* _Goal of the exercise_
Rewrite the lines of the entries below from the line holding "left ankle: (542, 1021, 27)" through the line holding "right ankle: (316, 457, 32)", inclusive, replacing "Person at" with "Subject at" and leaving everything else unchanged. Give only those lines and omit the pictures.

* _Available data_
* * * *

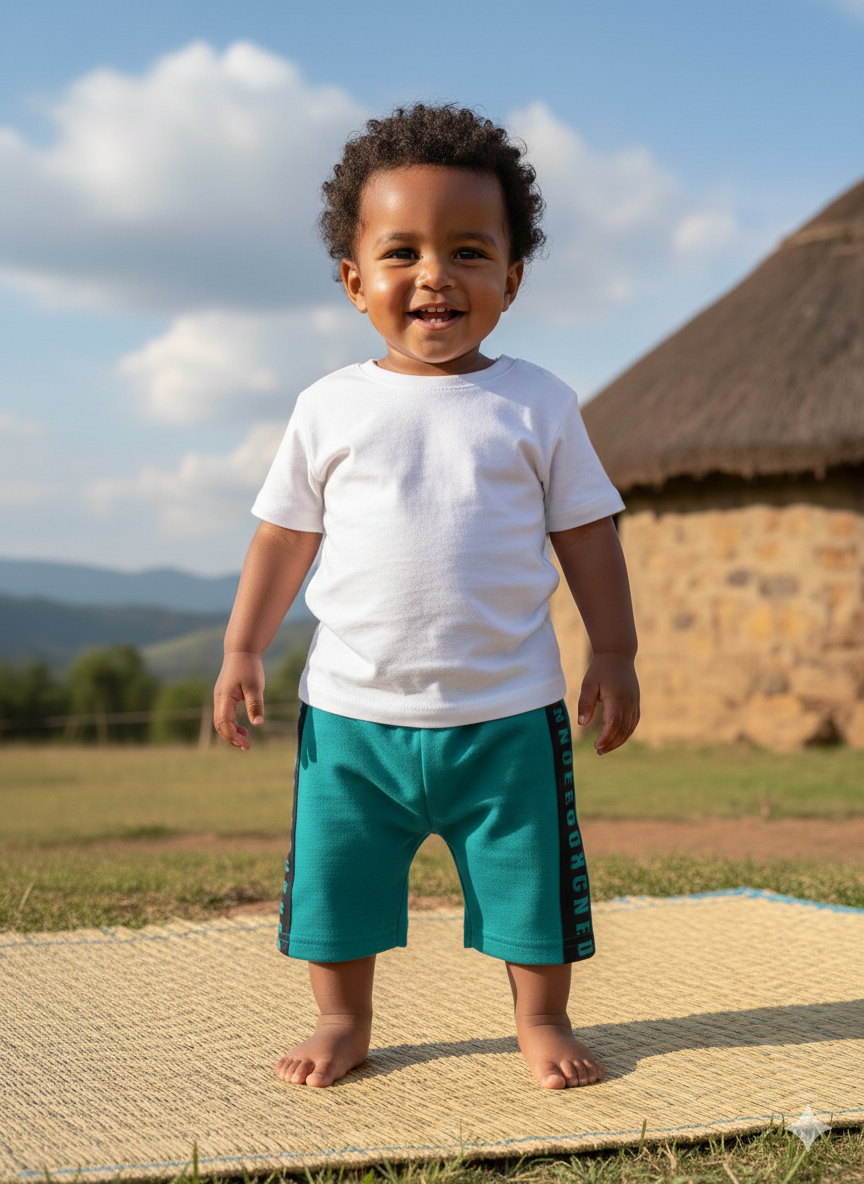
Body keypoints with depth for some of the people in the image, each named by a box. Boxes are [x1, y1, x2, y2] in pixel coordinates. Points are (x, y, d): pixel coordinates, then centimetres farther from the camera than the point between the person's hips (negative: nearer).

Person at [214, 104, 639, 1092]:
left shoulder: (537, 405, 0)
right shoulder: (331, 408, 1)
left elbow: (586, 533, 4)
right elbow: (285, 536, 7)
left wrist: (614, 653, 1)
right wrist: (242, 650, 4)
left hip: (505, 713, -1)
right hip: (352, 713, 1)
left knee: (530, 877, 7)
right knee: (336, 874, 10)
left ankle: (542, 1021, 27)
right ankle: (343, 1019, 30)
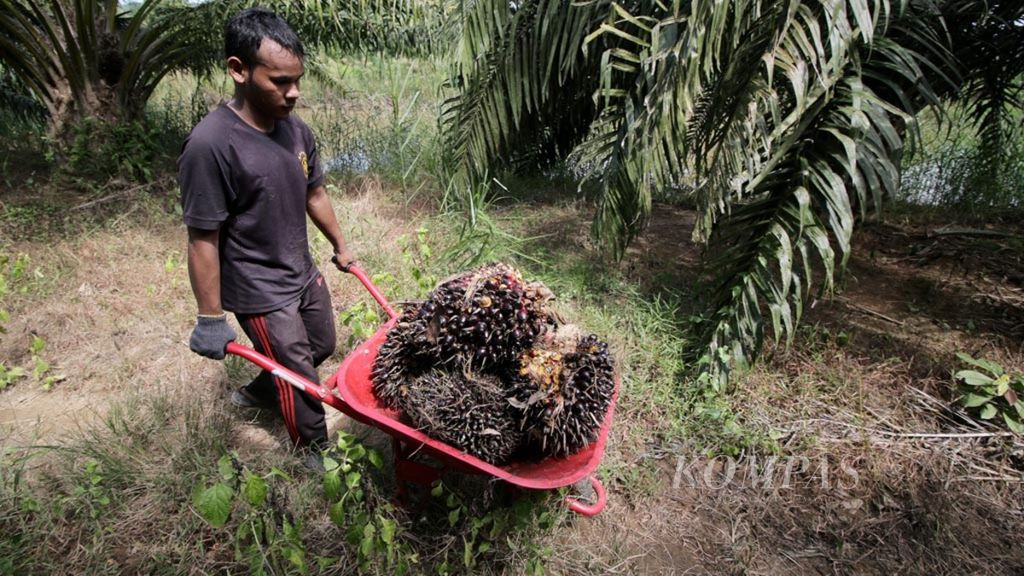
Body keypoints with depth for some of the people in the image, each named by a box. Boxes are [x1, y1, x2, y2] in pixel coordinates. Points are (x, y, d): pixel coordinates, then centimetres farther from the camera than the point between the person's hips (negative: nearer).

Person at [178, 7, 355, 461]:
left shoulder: (295, 129, -4)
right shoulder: (210, 145, -26)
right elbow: (203, 240, -21)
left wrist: (340, 246, 20)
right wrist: (211, 319, -15)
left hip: (304, 274, 8)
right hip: (260, 293, -7)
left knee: (322, 347, 25)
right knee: (300, 380, 6)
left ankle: (256, 392, 51)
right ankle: (316, 457, 32)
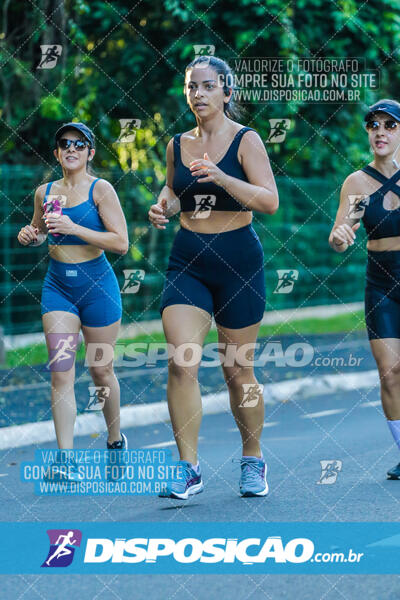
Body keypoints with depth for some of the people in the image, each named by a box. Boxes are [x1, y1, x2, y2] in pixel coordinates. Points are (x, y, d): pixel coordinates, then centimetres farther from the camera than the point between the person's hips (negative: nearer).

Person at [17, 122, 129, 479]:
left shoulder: (100, 189, -8)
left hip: (97, 285, -3)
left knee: (100, 370, 9)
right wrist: (30, 237, 0)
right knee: (60, 373, -8)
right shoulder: (45, 193, 6)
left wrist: (74, 228, -22)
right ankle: (65, 458, -11)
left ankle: (116, 439, 33)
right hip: (57, 286, 3)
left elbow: (121, 243, -15)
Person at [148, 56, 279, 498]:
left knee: (237, 369, 6)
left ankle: (253, 460, 26)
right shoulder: (177, 145, 8)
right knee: (181, 363, -12)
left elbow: (270, 201, -14)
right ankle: (188, 468, -6)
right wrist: (163, 208, 3)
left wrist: (223, 178, -27)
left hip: (237, 258, -3)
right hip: (187, 259, 3)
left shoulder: (245, 140, -5)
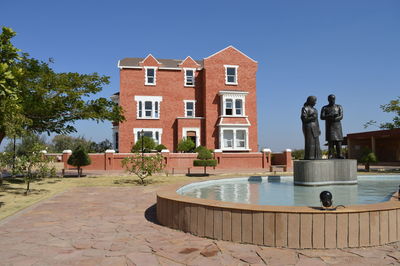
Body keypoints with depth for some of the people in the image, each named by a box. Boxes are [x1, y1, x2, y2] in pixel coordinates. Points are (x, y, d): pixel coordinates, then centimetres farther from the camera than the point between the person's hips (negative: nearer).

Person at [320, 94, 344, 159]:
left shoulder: (339, 107, 7)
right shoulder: (324, 108, 5)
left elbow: (341, 116, -5)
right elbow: (322, 117, -9)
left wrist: (334, 119, -25)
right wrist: (331, 116, -24)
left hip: (337, 126, 1)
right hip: (329, 127, -1)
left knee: (339, 141, -4)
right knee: (330, 141, -8)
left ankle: (339, 155, -1)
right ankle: (331, 155, -8)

* * * *

* _Task solution_
left ankle: (542, 1021, 27)
right ankle: (343, 1019, 30)
Body keypoints with depth for some of the people in the image, each named by a box. Boxes are [x1, y1, x2, y2] in pixel coordinates. Points are (x, y, d): pixel coordinates, then centimetres farther from the camera than the point between the person's hips (negative: nearer).

Subject at [178, 7, 355, 461]:
left shoulder: (295, 129, -4)
right shoulder: (210, 145, -26)
right elbow: (203, 240, -21)
left wrist: (340, 246, 20)
right wrist: (211, 319, -15)
left hip: (304, 274, 8)
right hip: (260, 293, -7)
left knee: (322, 347, 25)
right knee: (300, 380, 6)
left ankle: (256, 392, 51)
right ankle: (316, 457, 32)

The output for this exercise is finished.